=== What is being asked ===
Exactly as they appear, retype the lines from the one containing "Research Center y" through the final line of the data below. Leave pictures out.

=== Stored data ===
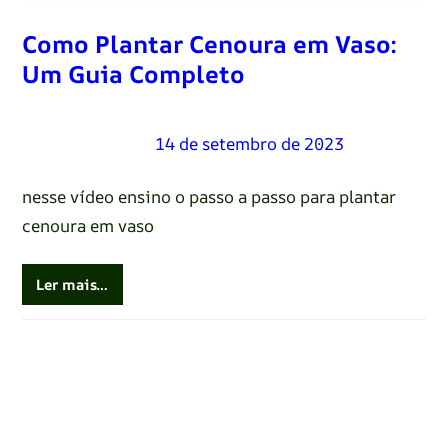
Como Plantar Cenoura em Vaso:
Um Guia Completo
Renato Oliveira
–
14 de setembro de 2023
nesse vídeo ensino o passo a passo para plantar
cenoura em vaso
Ler mais…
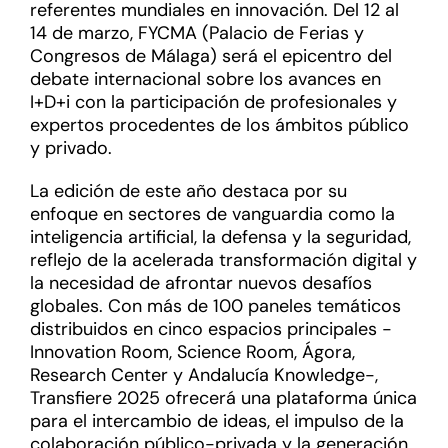
referentes mundiales en innovación. Del 12 al
14 de marzo, FYCMA (Palacio de Ferias y
Congresos de Málaga) será el epicentro del
debate internacional sobre los avances en
I+D+i con la participación de profesionales y
expertos procedentes de los ámbitos público
y privado.
La edición de este año destaca por su
enfoque en sectores de vanguardia como la
inteligencia artificial, la defensa y la seguridad,
reflejo de la acelerada transformación digital y
la necesidad de afrontar nuevos desafíos
globales. Con más de 100 paneles temáticos
distribuidos en cinco espacios principales -
Innovation Room, Science Room, Ágora,
Research Center y Andalucía Knowledge-,
Transfiere 2025 ofrecerá una plataforma única
para el intercambio de ideas, el impulso de la
colaboración público-privada y la generación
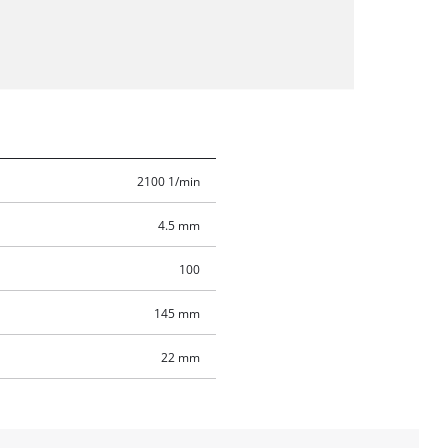
2100 1/min
4.5 mm
100
145 mm
22 mm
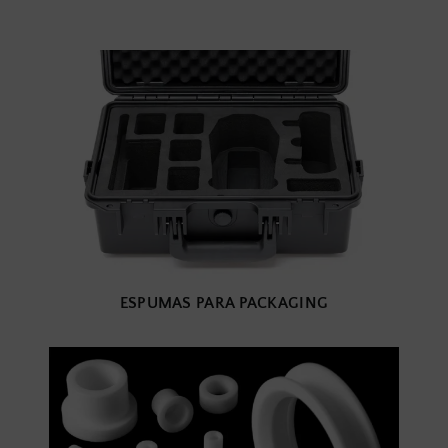
ESPUMAS PARA PACKAGING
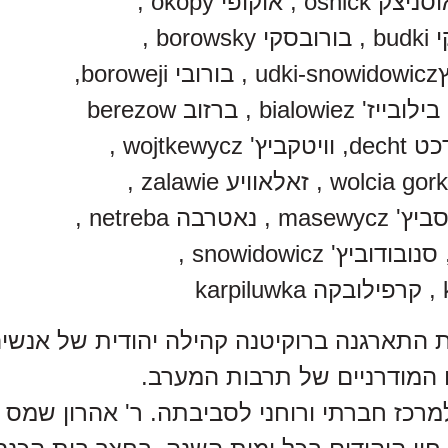
bo,
 התארגנה ברוקיטנה קהילה יהודית של אנשים 
המודרניים של תרבות המערב.
רכז חברתי ורוחני לסביבתה. ר' אהרון שמס כ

=== Exercise solution ===
Research Center y Andalucía Knowledge-,
Transfiere 2025 ofrecerá una plataforma única
para el intercambio de ideas, el impulso de la
colaboración público-privada y la generación
2100 1/min
4.5 mm
100
145 mm
22 mm
ESPUMAS PARA PACKAGING
bo,
 התארגנה ברוקיטנה קהילה יהודית של אנשים 
המודרניים של תרבות המערב.
רכז חברתי ורוחני לסביבתה. ר' אהרון שמס כ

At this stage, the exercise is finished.